A vision‑only classifier cannot produce this kind of relational reading.

These experiments raise a larger question: could any future tool reliably detect living structure? Even with far more capable models, the answer is probably no. Wholeness is emergent. It arises from iterative negotiation among site, program, structure, light, materials, craft, and human inhabitation. These relationships unfold across scales and through time. Many require embodied, situated judgment. AI may one day illuminate hidden patterns or diagnose coherence more reliably, but the deeper life of a building is unlikely to spring from software alone. Design remains a recursive field grounded in construction’s realities.

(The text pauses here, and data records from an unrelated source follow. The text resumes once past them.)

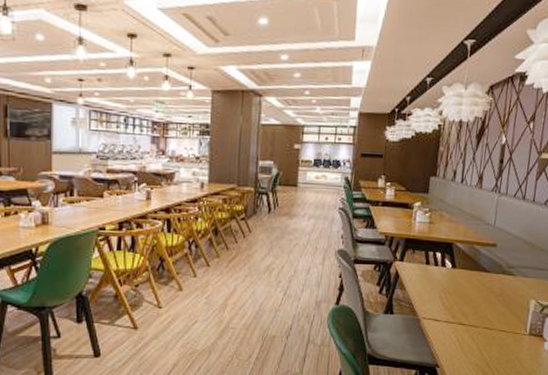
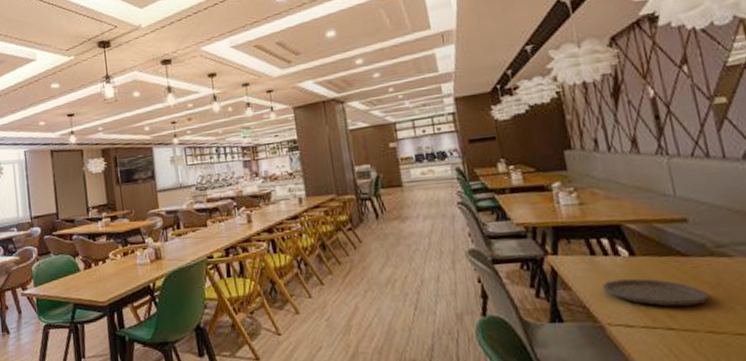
plate: none [427,285,493,308] -> present [602,278,710,307]

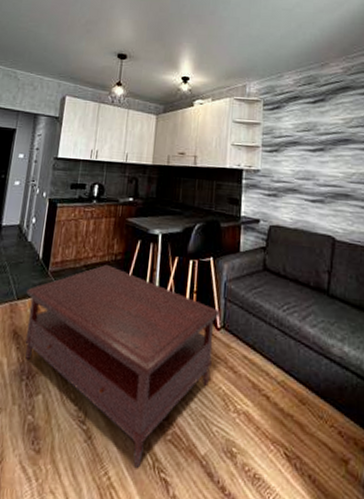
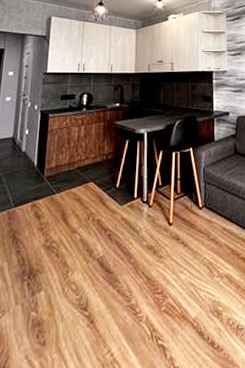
coffee table: present [25,264,220,468] -> none [23,164,201,340]

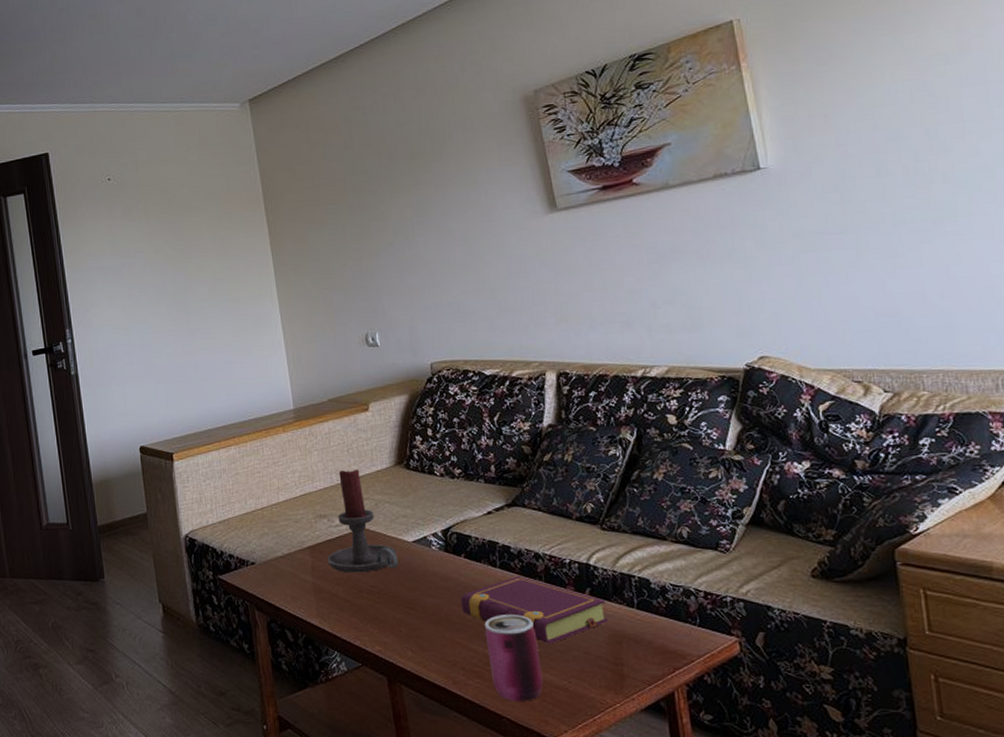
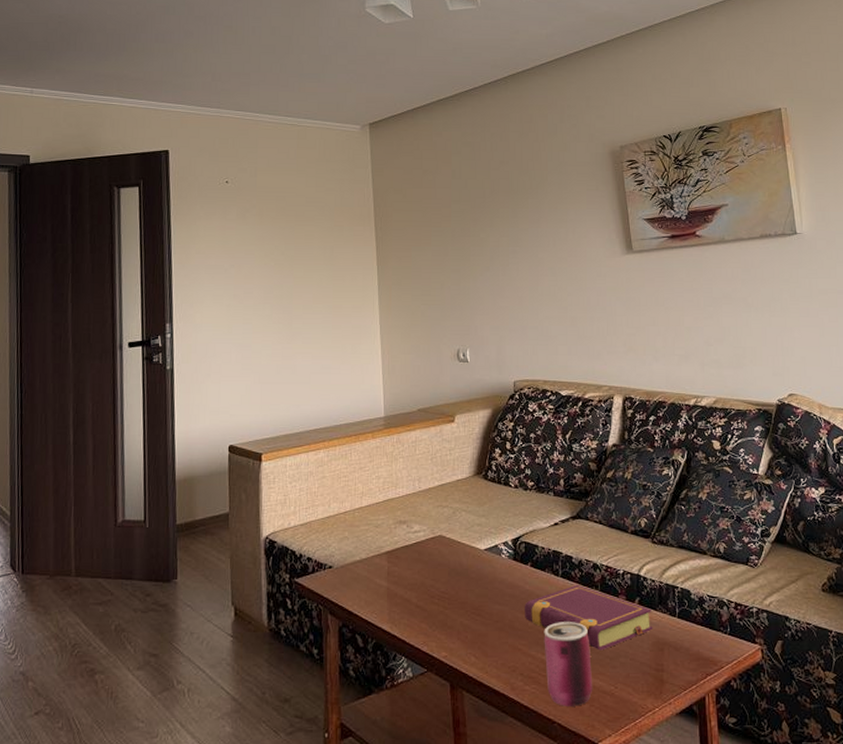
candle holder: present [327,469,398,573] -> none [403,477,470,579]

Even so, the potential is real. If future systems combine multiscale visual reasoning, spatial‑relationship understanding, datasets annotated for the fifteen properties, and insights from environmental psychology and cognitive science, AI could become a useful diagnostic partner. It might help architects see strengths, weaknesses, and missed opportunities. Whether Alexander’s properties remain the definitive rubric is debatable. They endure because they describe persistent, cross‑cultural patterns rooted in human perception. But they demand a relational intelligence that challenges even skilled humans to articulate fully. Any meaningful AI engagement with them will require moving beyond feature detection toward something closer to architectural judgment.

My own exploration echoes themes in Salingaros’s work on living geometry’s measurable effects on cognition and wellbeing. The takeaway is modest but clear: relational coherence in buildings is not an aesthetic preference; it has consequences for how people perceive and inhabit space. For now, AI’s most immediate value lies in conversation, as a tool that helps us see our work more sharply, test assumptions, and notice relationships we might otherwise overlook. In my experiments, it has already done that. If future systems can extend this capacity without losing sight of the relational nature of design, they may become useful partners in the ongoing effort to create environments that are coherent, grounded, and humane.